Asghar, a poet and the screenwriter of the web series Brown Girls, examines identity, trauma, and violence in her debut, If They Come for Us (One World, Aug).
Being concerned with issues of justice, do you consider your art a form of activism?
I don’t think I consider myself an activist, because I have a lot of respect for people whose lives are driven by organization around political issues. But I do think that my art bends toward social justice, and there’s a lot that I care about in terms of my artwork, in terms of making a more just society. I think it is really important for artists to consider the world that they want to live in when they’re creating, to make their art fit that world and be that world, rather than recreate the same power structures that they see around them.
How does being a woman of color affect your view of being an American?

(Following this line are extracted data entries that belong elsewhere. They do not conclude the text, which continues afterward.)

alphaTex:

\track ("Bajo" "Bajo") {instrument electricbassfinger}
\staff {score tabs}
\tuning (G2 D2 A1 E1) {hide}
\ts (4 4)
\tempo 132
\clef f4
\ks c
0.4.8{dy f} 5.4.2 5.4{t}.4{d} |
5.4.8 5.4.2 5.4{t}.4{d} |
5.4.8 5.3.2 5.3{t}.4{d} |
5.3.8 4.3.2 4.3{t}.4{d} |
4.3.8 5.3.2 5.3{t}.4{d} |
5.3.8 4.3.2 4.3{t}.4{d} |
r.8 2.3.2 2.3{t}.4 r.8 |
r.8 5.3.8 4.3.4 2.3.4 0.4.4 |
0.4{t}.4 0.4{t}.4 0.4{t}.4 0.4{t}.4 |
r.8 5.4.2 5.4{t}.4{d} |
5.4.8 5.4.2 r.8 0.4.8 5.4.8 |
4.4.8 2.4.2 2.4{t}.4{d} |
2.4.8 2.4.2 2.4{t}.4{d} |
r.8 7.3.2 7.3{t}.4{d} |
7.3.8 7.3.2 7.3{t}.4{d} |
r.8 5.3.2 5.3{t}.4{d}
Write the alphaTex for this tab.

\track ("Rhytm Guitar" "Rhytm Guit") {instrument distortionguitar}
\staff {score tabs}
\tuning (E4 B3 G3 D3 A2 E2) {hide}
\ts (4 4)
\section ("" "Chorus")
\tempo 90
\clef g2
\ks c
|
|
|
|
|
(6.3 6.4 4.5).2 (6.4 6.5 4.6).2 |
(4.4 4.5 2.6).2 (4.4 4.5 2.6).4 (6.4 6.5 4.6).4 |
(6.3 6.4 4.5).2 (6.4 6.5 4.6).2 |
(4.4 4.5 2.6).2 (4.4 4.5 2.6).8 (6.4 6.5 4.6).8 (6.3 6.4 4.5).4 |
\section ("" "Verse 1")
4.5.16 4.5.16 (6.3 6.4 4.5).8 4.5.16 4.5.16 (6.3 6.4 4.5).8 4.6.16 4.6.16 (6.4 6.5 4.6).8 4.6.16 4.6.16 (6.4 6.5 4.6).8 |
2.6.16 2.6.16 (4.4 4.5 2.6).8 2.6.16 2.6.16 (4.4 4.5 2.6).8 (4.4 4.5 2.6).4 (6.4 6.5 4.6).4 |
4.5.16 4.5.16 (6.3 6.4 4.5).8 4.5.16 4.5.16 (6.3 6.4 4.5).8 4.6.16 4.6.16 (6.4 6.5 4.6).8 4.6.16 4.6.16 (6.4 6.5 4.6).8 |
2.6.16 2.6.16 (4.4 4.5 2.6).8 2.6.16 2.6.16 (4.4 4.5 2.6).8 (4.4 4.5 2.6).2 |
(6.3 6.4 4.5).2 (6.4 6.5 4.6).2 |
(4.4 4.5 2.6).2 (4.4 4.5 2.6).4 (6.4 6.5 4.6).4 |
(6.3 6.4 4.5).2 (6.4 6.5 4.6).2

There are so many ways in which people try to eliminate your humanity. In the book, I think about statehood, nationality, sexuality, gender, race, and religion—the way we construct identities and then realize that those identities are not enough to explain who we are. I think of identity as a way toward freedom, so when I think of the term “woman of color,” I feel a lot of joy, and that’s something I have to be active about. In an America dominated by white supremacy, it’s really easy to internalize self-hate as a woman of color. But women of color are making really amazing art and are really amazing activists; I feel a lot of pride and happiness around being a woman of color in America, even though it can be really hard to deal with.
Do you think the generational trauma that many of your poems deal with is inescapable?

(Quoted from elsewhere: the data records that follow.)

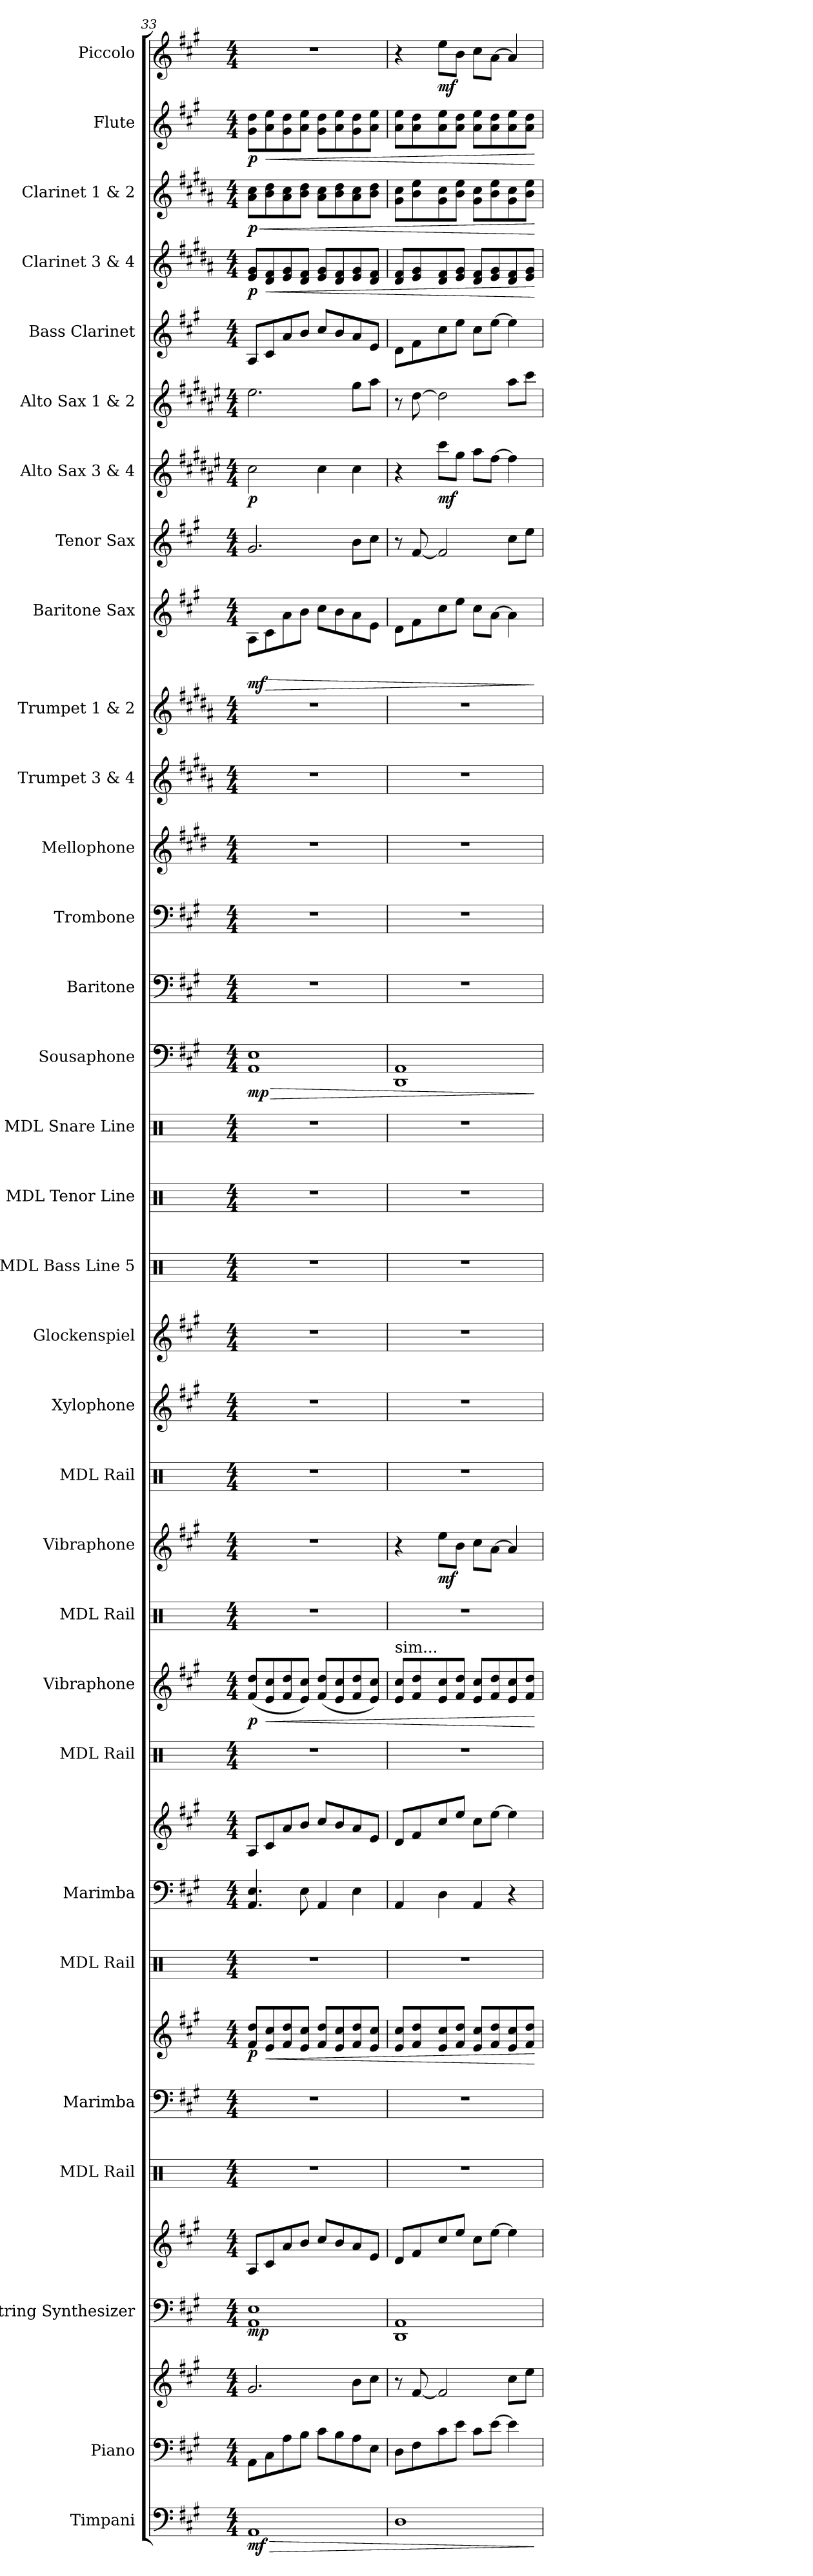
**kern	**dynam	**kern	**kern	**kern	**kern	**dynam	**kern	**kern	**kern	**dynam	**kern	**kern	**kern	**kern	**kern	**dynam	**kern	**kern	**dynam	**kern	**kern	**kern	**kern	**kern	**kern	**kern	**dynam	**kern	**kern	**kern	**kern	**kern	**kern	**dynam	**kern	**kern	**dynam	**kern	**kern	**kern	**dynam	**kern	**dynam	**kern	**dynam	**kern	**dynam
*part32	*part32	*part31	*part31	*part30	*part30	*part30	*part29	*part28	*part28	*part28	*part27	*part26	*part26	*part25	*part24	*part24	*part23	*part22	*part22	*part21	*part20	*part19	*part18	*part17	*part16	*part15	*part15	*part14	*part13	*part12	*part11	*part10	*part9	*part9	*part8	*part7	*part7	*part6	*part5	*part4	*part4	*part3	*part3	*part2	*part2	*part1	*part1
*staff36	*staff36	*staff35	*staff34	*staff33	*staff32	*staff32/33	*staff31	*staff30	*staff29	*staff29/30	*staff28	*staff27	*staff26	*staff25	*staff24	*staff24	*staff23	*staff22	*staff22	*staff21	*staff20	*staff19	*staff18	*staff17	*staff16	*staff15	*staff15	*staff14	*staff13	*staff12	*staff11	*staff10	*staff9	*staff9	*staff8	*staff7	*staff7	*staff6	*staff5	*staff4	*staff4	*staff3	*staff3	*staff2	*staff2	*staff1	*staff1
*I"Timpani	*	*I"Piano	*	*I"String Synthesizer	*	*	*I"MDL Rail	*I"Marimba	*	*	*I"MDL Rail	*I"Marimba	*	*I"MDL Rail	*I"Vibraphone	*	*I"MDL Rail	*I"Vibraphone	*	*I"MDL Rail	*I"Xylophone	*I"Glockenspiel	*I"MDL Bass Line 5	*I"MDL Tenor Line	*I"MDL Snare Line	*I"Sousaphone	*	*I"Baritone	*I"Trombone	*I"Mellophone	*I"Trumpet 3 &amp; 4	*I"Trumpet 1 &amp; 2	*I"Baritone Sax	*	*I"Tenor Sax	*I"Alto Sax 3 &amp; 4	*	*I"Alto Sax 1 &amp; 2	*I"Bass Clarinet	*I"Clarinet 3 &amp; 4	*	*I"Clarinet 1 &amp; 2	*	*I"Flute	*	*I"Piccolo	*
*I'Timp.	*	*I'Pno.	*	*I'Synth.	*	*	*I'RL.	*I'Mrm.	*	*	*I'RL.	*I'Mrm.	*	*I'RL.	*I'Vib.	*	*I'RL.	*I'Vib.	*	*I'RL.	*I'Xyl.	*I'Glk.	*I'B. L.	*I'T. L.	*I'S. L.	*	*	*I'Btn.	*I'Tbn.	*I'Mph.	*I'Tpt. 3&amp;4	*I'Tpt. 1&amp;2	*I'Bari. Sax.	*	*I'T. Sax.	*I'A. Sax. 3&amp;4	*	*I'A. Sax. 1&amp;2	*I'B. Cl.	*I'Cl. 3&amp;4	*	*I'Cl. 1&amp;2	*	*I'Fl.	*	*I'Picc.	*
!!LO:PB:g=z
*clefF4	*	*clefF4	*clefG2	*clefF4	*clefG2	*	*clefX	*clefF4	*clefG2	*	*clefX	*clefF4	*clefG2	*clefX	*clefG2	*	*clefX	*clefG2	*	*clefX	*clefG2	*clefG2	*clefX	*clefX	*clefX	*clefF4	*	*clefF4	*clefF4	*clefG2	*clefG2	*clefG2	*clefG2	*	*clefG2	*clefG2	*	*clefG2	*clefG2	*clefG2	*	*clefG2	*	*clefG2	*	*clefG2	*
*	*	*	*	*	*	*	*	*	*	*	*	*	*	*	*	*	*	*	*	*	*ITrd-7c-12	*ITrd-14c-24	*	*	*	*	*	*	*	*ITrd4c7	*ITrd1c2	*ITrd1c2	*ITrd12c21	*	*ITrd8c14	*ITrd5c9	*	*ITrd5c9	*ITrd8c14	*ITrd1c2	*	*ITrd1c2	*	*	*	*ITrd-7c-12	*
*k[f#c#g#]	*	*k[f#c#g#]	*k[f#c#g#]	*k[f#c#g#]	*k[f#c#g#]	*	*k[]	*k[f#c#g#]	*k[f#c#g#]	*	*k[]	*k[f#c#g#]	*k[f#c#g#]	*k[]	*k[f#c#g#]	*	*k[]	*k[f#c#g#]	*	*k[]	*k[f#c#g#]	*k[f#c#g#]	*k[]	*k[]	*k[]	*k[f#c#g#]	*	*k[f#c#g#]	*k[f#c#g#]	*k[f#c#g#]	*k[f#c#g#]	*k[f#c#g#]	*k[f#c#g#]	*	*k[f#c#g#]	*k[f#c#g#]	*	*k[f#c#g#]	*k[f#c#g#]	*k[f#c#g#]	*	*k[f#c#g#]	*	*k[f#c#g#]	*	*k[f#c#g#]	*
*M4/4	*	*M4/4	*M4/4	*M4/4	*M4/4	*	*M4/4	*M4/4	*M4/4	*	*M4/4	*M4/4	*M4/4	*M4/4	*M4/4	*	*M4/4	*M4/4	*	*M4/4	*M4/4	*M4/4	*M4/4	*M4/4	*M4/4	*M4/4	*	*M4/4	*M4/4	*M4/4	*M4/4	*M4/4	*M4/4	*	*M4/4	*M4/4	*	*M4/4	*M4/4	*M4/4	*	*M4/4	*	*M4/4	*	*M4/4	*
=33	=33	=33	=33	=33	=33	=33	=33	=33	=33	=33	=33	=33	=33	=33	=33	=33	=33	=33	=33	=33	=33	=33	=33	=33	=33	=33	=33	=33	=33	=33	=33	=33	=33	=33	=33	=33	=33	=33	=33	=33	=33	=33	=33	=33	=33	=33	=33
!	!LO:HP:b	!	!	!	!	!	!	!	!	!	!	!	!	!	!	!	!	!	!	!	!	!	!	!	!	!	!LO:HP:b	!	!	!	!	!	!	!	!	!	!	!	!	!	!	!	!LO:HP:b	!	!	!	!
!	!LO:DY:n=1:b	!	!	!	!	!LO:DY:b=2	!	!	!	!LO:DY:b	!	!	!	!	!	!LO:DY:b	!	!	!	!	!	!	!	!	!	!	!LO:DY:n=1:b	!	!	!	!	!	!	!LO:DY:b	!	!	!LO:DY:b	!	!	!	!LO:DY:b	!	!LO:DY:n=1:b	!	!LO:DY:b	!	!
1AA	> mf	8AA\L	2.g#/	1AA 1E	8A/L	mp	1r	1r	8f#/ 8dd/L	p	1r	4.AA/ 4.E/	8A/L	1r	(<8f#/ 8dd/L	p	1r	1r	.	1r	1r	1r	1r	1r	1r	1AA 1E	> mp	1r	1r	1r	1r	1r	8AA\L	mf	2.G#/	2e\	p	2.g#\	8AA/L	8d/ 8f#/L	p	8g#\ 8b\L	< p	8g#\ 8dd\L	p	1r	.
!	!	!	!	!	!	!	!	!	!	!LO:HP:b	!	!	!	!	!	!LO:HP:b	!	!	!	!	!	!	!	!	!	!	!	!	!	!	!	!	!	!LO:HP:b	!	!	!	!	!	!	!LO:HP:b	!	!	!	!LO:HP:b	!	!
.	.	8C#\	.	.	8c#/	.	.	.	8e/ 8cc#/	<	.	.	8c#/	.	8e/ 8cc#/	<	.	.	.	.	.	.	.	.	.	.	.	.	.	.	.	.	8C#\	>	.	.	.	.	8C#/	8c#/ 8e/	<	8a\ 8cc#\	.	8a\ 8ee\	<	.	.
.	.	8A\	.	.	8a/	.	.	.	8f#/ 8dd/	.	.	.	8a/	.	8f#/ 8dd/	.	.	.	.	.	.	.	.	.	.	.	.	.	.	.	.	.	8A\	.	.	.	.	.	8A/	8d/ 8f#/	.	8g#\ 8b\	.	8g#\ 8dd\	.	.	.
.	.	8B\J	.	.	8b/J	.	.	.	8e/ 8cc#/J	.	.	8E\	8b/J	.	8e/ 8cc#/J)	.	.	.	.	.	.	.	.	.	.	.	.	.	.	.	.	.	8B\J	.	.	.	.	.	8B/J	8c#/ 8e/J	.	8a\ 8cc#\J	.	8a\ 8ee\J	.	.	.
.	.	8c#\L	.	.	8cc#/L	.	.	.	8f#/ 8dd/L	.	.	4AA/	8cc#/L	.	(<8f#/ 8dd/L	.	.	.	.	.	.	.	.	.	.	.	.	.	.	.	.	.	8c#\L	.	.	4e\	.	.	8c#/L	8d/ 8f#/L	.	8g#\ 8b\L	.	8g#\ 8dd\L	.	.	.
.	.	8B\	.	.	8b/	.	.	.	8e/ 8cc#/	.	.	.	8b/	.	8e/ 8cc#/	.	.	.	.	.	.	.	.	.	.	.	.	.	.	.	.	.	8B\	.	.	.	.	.	8B/	8c#/ 8e/	.	8a\ 8cc#\	.	8a\ 8ee\	.	.	.
.	.	8A\	8b\L	.	8a/	.	.	.	8f#/ 8dd/	.	.	4E\	8a/	.	8f#/ 8dd/	.	.	.	.	.	.	.	.	.	.	.	.	.	.	.	.	.	8A\	.	8B\L	4e\	.	8b\L	8A/	8d/ 8f#/	.	8g#\ 8b\	.	8g#\ 8dd\	.	.	.
.	.	8E\J	8cc#\J	.	8e/J	.	.	.	8e/ 8cc#/J	.	.	.	8e/J	.	8e/ 8cc#/J)	.	.	.	.	.	.	.	.	.	.	.	.	.	.	.	.	.	8E\J	.	8c#\J	.	.	8cc#\J	8E/J	8c#/ 8e/J	.	8a\ 8cc#\J	.	8a\ 8ee\J	.	.	.
=34	=34	=34	=34	=34	=34	=34	=34	=34	=34	=34	=34	=34	=34	=34	=34	=34	=34	=34	=34	=34	=34	=34	=34	=34	=34	=34	=34	=34	=34	=34	=34	=34	=34	=34	=34	=34	=34	=34	=34	=34	=34	=34	=34	=34	=34	=34	=34
!	!	!	!	!	!	!	!	!	!	!	!	!	!	!	!LO:TX:a:t=sim...	!	!	!	!	!	!	!	!	!	!	!	!	!	!	!	!	!	!	!	!	!	!	!	!	!	!	!	!	!	!	!	!
1D	.	8D\L	8r	1DD 1AA	8d/L	.	1r	1r	8e/ 8cc#/L	.	1r	4AA/	8d/L	1r	8e/ 8cc#/L	.	1r	4r	.	1r	1r	1r	1r	1r	1r	1DD 1AA	.	1r	1r	1r	1r	1r	8D\L	.	8r	4r	.	8r	8D\L	8c#/ 8e/L	.	8f#\ 8b\L	.	8a\ 8ee\L	.	4r	.
.	.	8F#\	[8f#/	.	8f#/	.	.	.	8f#/ 8dd/	.	.	.	8f#/	.	8f#/ 8dd/	.	.	.	.	.	.	.	.	.	.	.	.	.	.	.	.	.	8F#\	.	[8F#/	.	.	[8f#\	8F#\	8d/ 8f#/	.	8a\ 8dd\	.	8a\ 8dd\	.	.	.
!	!	!	!	!	!	!	!	!	!	!	!	!	!	!	!	!	!	!	!LO:DY:b	!	!	!	!	!	!	!	!	!	!	!	!	!	!	!	!	!	!LO:DY:b	!	!	!	!	!	!	!	!	!	!LO:DY:b
.	.	8c#\	2f#/]	.	8cc#/	.	.	.	8e/ 8cc#/	.	.	4D\	8cc#/	.	8e/ 8cc#/	.	.	8ee\L	mf	.	.	.	.	.	.	.	.	.	.	.	.	.	8c#\	.	2F#/]	8ee\L	mf	2f#\]	8c#\	8c#/ 8e/	.	8f#\ 8b\	.	8a\ 8ee\	.	8eee\L	mf
.	.	8e\J	.	.	8ee/J	.	.	.	8f#/ 8dd/J	.	.	.	8ee/J	.	8f#/ 8dd/J	.	.	8b\J	.	.	.	.	.	.	.	.	.	.	.	.	.	.	8e\J	.	.	8b\J	.	.	8e\J	8d/ 8f#/J	.	8a\ 8dd\J	.	8a\ 8dd\J	.	8bb\J	.
.	.	8c#\L	.	.	8cc#\L	.	.	.	8e/ 8cc#/L	.	.	4AA/	8cc#\L	.	8e/ 8cc#/L	.	.	8cc#\L	.	.	.	.	.	.	.	.	.	.	.	.	.	.	8c#\L	.	.	8cc#\L	.	.	8c#\L	8c#/ 8e/L	.	8f#\ 8b\L	.	8a\ 8ee\L	.	8ccc#\L	.
.	.	[8e\J	.	.	[8ee\J	.	.	.	8f#/ 8dd/	.	.	.	[8ee\J	.	8f#/ 8dd/	.	.	[8a\J	.	.	.	.	.	.	.	.	.	.	.	.	.	.	[8A\J	.	.	[8a\J	.	.	[8e\J	8d/ 8f#/	.	8a\ 8dd\	.	8a\ 8dd\	.	[8aa\J	.
.	.	4e\]	8cc#\L	.	4ee\]	.	.	.	8e/ 8cc#/	.	.	4r	4ee\]	.	8e/ 8cc#/	.	.	4a/]	.	.	.	.	.	.	.	.	.	.	.	.	.	.	4A\]	.	8c#\L	4a\]	.	8cc#\L	4e\]	8c#/ 8e/	.	8f#\ 8b\	.	8a\ 8ee\	.	4aa/]	.
.	.	.	8ee\J	.	.	.	.	.	8f#/ 8dd/J	.	.	.	.	.	8f#/ 8dd/J	.	.	.	.	.	.	.	.	.	.	.	.	.	.	.	.	.	.	.	8e\J	.	.	8ee\J	.	8d/ 8f#/J	.	8a\ 8dd\J	.	8a\ 8dd\J	.	.	.
.	]	.	.	.	.	.	.	.	.	[	.	.	.	.	.	[	.	.	.	.	.	.	.	.	.	.	]	.	.	.	.	.	.	]	.	.	.	.	.	.	[	.	[	.	[	.	.
=	=	=	=	=	=	=	=	=	=	=	=	=	=	=	=	=	=	=	=	=	=	=	=	=	=	=	=	=	=	=	=	=	=	=	=	=	=	=	=	=	=	=	=	=	=	=	=
*-	*-	*-	*-	*-	*-	*-	*-	*-	*-	*-	*-	*-	*-	*-	*-	*-	*-	*-	*-	*-	*-	*-	*-	*-	*-	*-	*-	*-	*-	*-	*-	*-	*-	*-	*-	*-	*-	*-	*-	*-	*-	*-	*-	*-	*-	*-	*-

I don’t know a lot about generational trauma except for what I’ve observed and experienced, but I don’t think there’s a lot of dialogue around it, so we end up repeating the same mistakes. There’s no real way to publicly reckon with what it means to have generational trauma, about the ways that we could be publicly having dialogues and actually healing versus being in a rush to get rid of something that we don’t fully understand. And not just deal with it on an individual basis but as a nation and as a society so that we’re in a better place to heal together.

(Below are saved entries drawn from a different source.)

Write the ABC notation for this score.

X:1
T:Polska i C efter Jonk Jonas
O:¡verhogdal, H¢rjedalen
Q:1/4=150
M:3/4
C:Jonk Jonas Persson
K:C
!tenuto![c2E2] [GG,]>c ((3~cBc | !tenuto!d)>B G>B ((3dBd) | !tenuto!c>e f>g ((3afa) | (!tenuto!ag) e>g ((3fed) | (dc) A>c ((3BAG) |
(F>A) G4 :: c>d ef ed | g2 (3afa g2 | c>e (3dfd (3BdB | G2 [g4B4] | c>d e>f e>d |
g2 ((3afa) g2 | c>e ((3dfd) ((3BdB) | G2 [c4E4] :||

Were there other concerns you had while constructing the book?
I was thinking a lot about what it means to be responsible to different people and to those people that I know as family, and to my people as a whole. In dealing with a historical topic like partition [of India and Pakistan], there’s a lot of pain and trauma. It’s complicated; I want to talk about partition and specific things that happened in my family, but I also don’t want to further divide South Asian people and different religions. I also thought about what it meant to write about violence that I didn’t experience but members of my community and family had. It was important to end the book with an anthem of solidarity and protection.